Hoy se vuelve a hablar decididamente de estratega industrial en Europa. Una estrategia que no se basa en escoger potenciales sectores de futuro (“picking winners”), sino en impulsar la transformación transversal de la industria para hacerla más sostenible, inclusiva, inteligente (basada en digitalización e innovación) y conectada a las fuentes de conocimiento. En palabras de Thierry Breton, comisario europeo de Industria, “queremos ser el continente líder en industria, y generar los empleos de mayor calidad y valor añadido”. Europa se propone reducir un 55% las emisiones para 2030, y alcanzar la neutralidad de carbono hacia 2050. Países como Dinamarca han demostrado cómo se generan ventajas competitivas globales mediante inversiones estratégicas en capital humano y tecnologías limpias. Sus startups están vendiendo dichas tecnologías por todo el planeta. Francia o Alemania condicionan las ayudas a sus empresas automovilísticas y siderúrgicas, o a las aerolíneas, a cumplir requisitos medioambientales, co-invirtiendo en tecnologías que las convertirán en empresas más competitivas. Europa habla de grandes misiones de cooperación público-privada que permitan la emergencia de nuevas generaciones de empresas de alto potencial e impacto positivo. En 2015, las Naciones Unidas plantearon 17 Objetivos de Desarrollo Sostenible (ODS) para la erradicación de la pobreza, la protección del planeta y la extensión de la prosperidad, mediante 169 propuestas que van desde el acceso universal al agua potable y a la salud, a la movilidad sostenible, o la reducción del CO2. ¿Cómo se van a cumplir esos objetivos, si no es mediante grandes visiones políticas, inversiones estratégicas en I+D y acciones combinadas público-privadas?

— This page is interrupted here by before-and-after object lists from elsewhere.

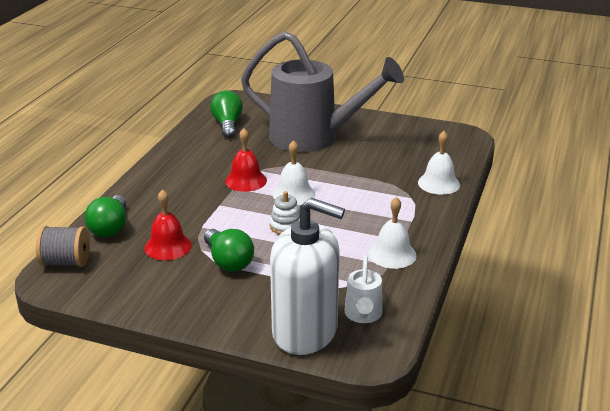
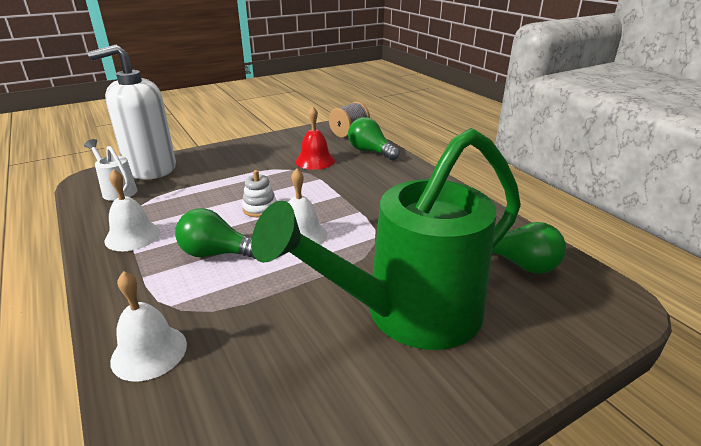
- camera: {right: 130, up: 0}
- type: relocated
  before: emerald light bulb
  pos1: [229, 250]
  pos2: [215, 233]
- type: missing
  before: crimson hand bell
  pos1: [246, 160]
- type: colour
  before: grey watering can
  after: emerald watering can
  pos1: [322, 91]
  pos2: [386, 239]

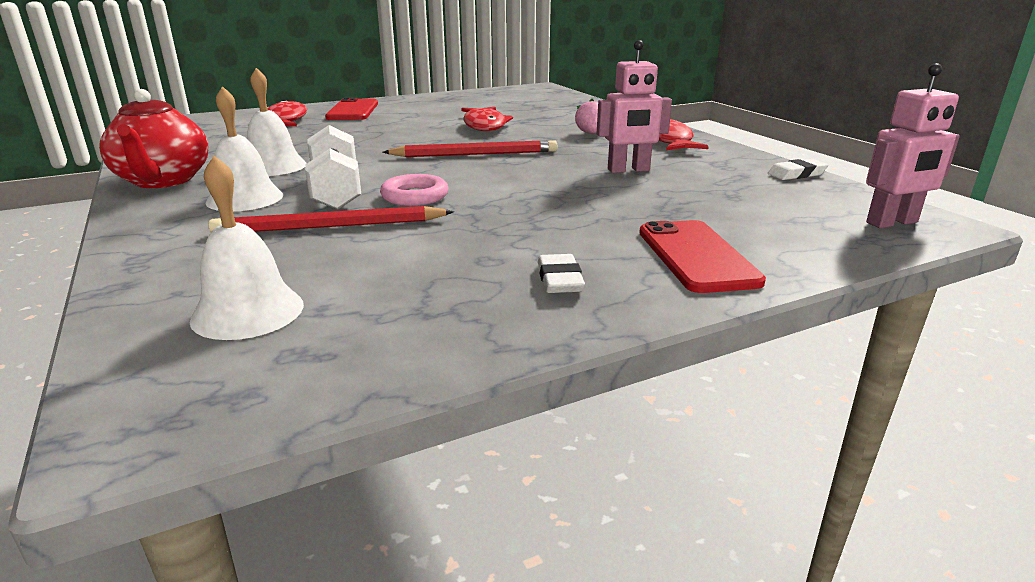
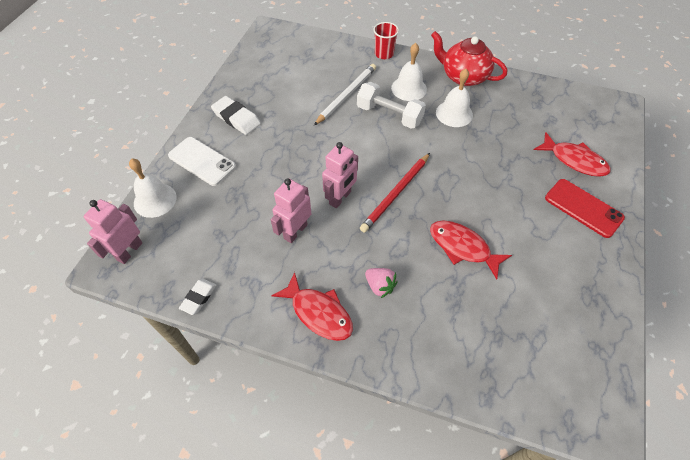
- camera: {right: 135, up: 30}
- type: relocated
  before: white hand bell
  pos1: [247, 248]
  pos2: [153, 188]
- type: colour
  before: crimson lead pencil
  after: white lead pencil
  pos1: [331, 219]
  pos2: [345, 94]
- type: missing
  before: rose-pink hoop
  pos1: [414, 190]
- type: size
  before: white gum eraser
  pos1: [561, 273]
  pos2: [236, 115]
  scale: 1.58
- type: colour
  before: crimson phone
  after: white phone
  pos1: [702, 256]
  pos2: [202, 161]
- type: appeared
  after: rose-pink toy robot
  pos2: [340, 175]
- type: appeared
  after: crimson cup
  pos2: [386, 40]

En España hemos conocido las últimas estadísticas de I+D. La economía española invierte un 1,25% en I+D sobre PIB, con un incremento en un año de sólo el 0,01%. Muy lejos del 4,5% de Corea del Sur o del 3,1% de Alemania. Polonia o Grecia ya han superado a España. Portugal consolida su ventaja. La inversión en I+D/PIB española es inferior a la de 2009. El mismo día que supimos esos datos, también supimos que las publicaciones científicas de excelencia crecen hasta el nivel de Francia o Alemania. Una nota positiva en un sistema de innovación ineficiente, con una insoportable desconexión entre ciencia y empresa, y lastrado por una década de recortes.

No obstante, vienen mejores tiempos. La llegada de la vacuna anticipa el fin de la pesadilla de la pandemia. El mandato de Biden puede recomponer las relaciones internacionales y reconfigurar un bloque de democracias liberales que se enfrente de forma conjunta al tsunami que viene de China. Europa ha tomado nota de su insignificancia durante la era Trump. Los fondos Next Generation pueden ser un verdadero revulsivo para la competitividad e integración europea. Los nuevos Presupuestos Generales del Estado contemplan incrementos del 80% en ciencia e innovación. La recuperación será rápida si corregimos los viejos errores. Los años 20 pueden alumbrar una era de capitalismo con propósito.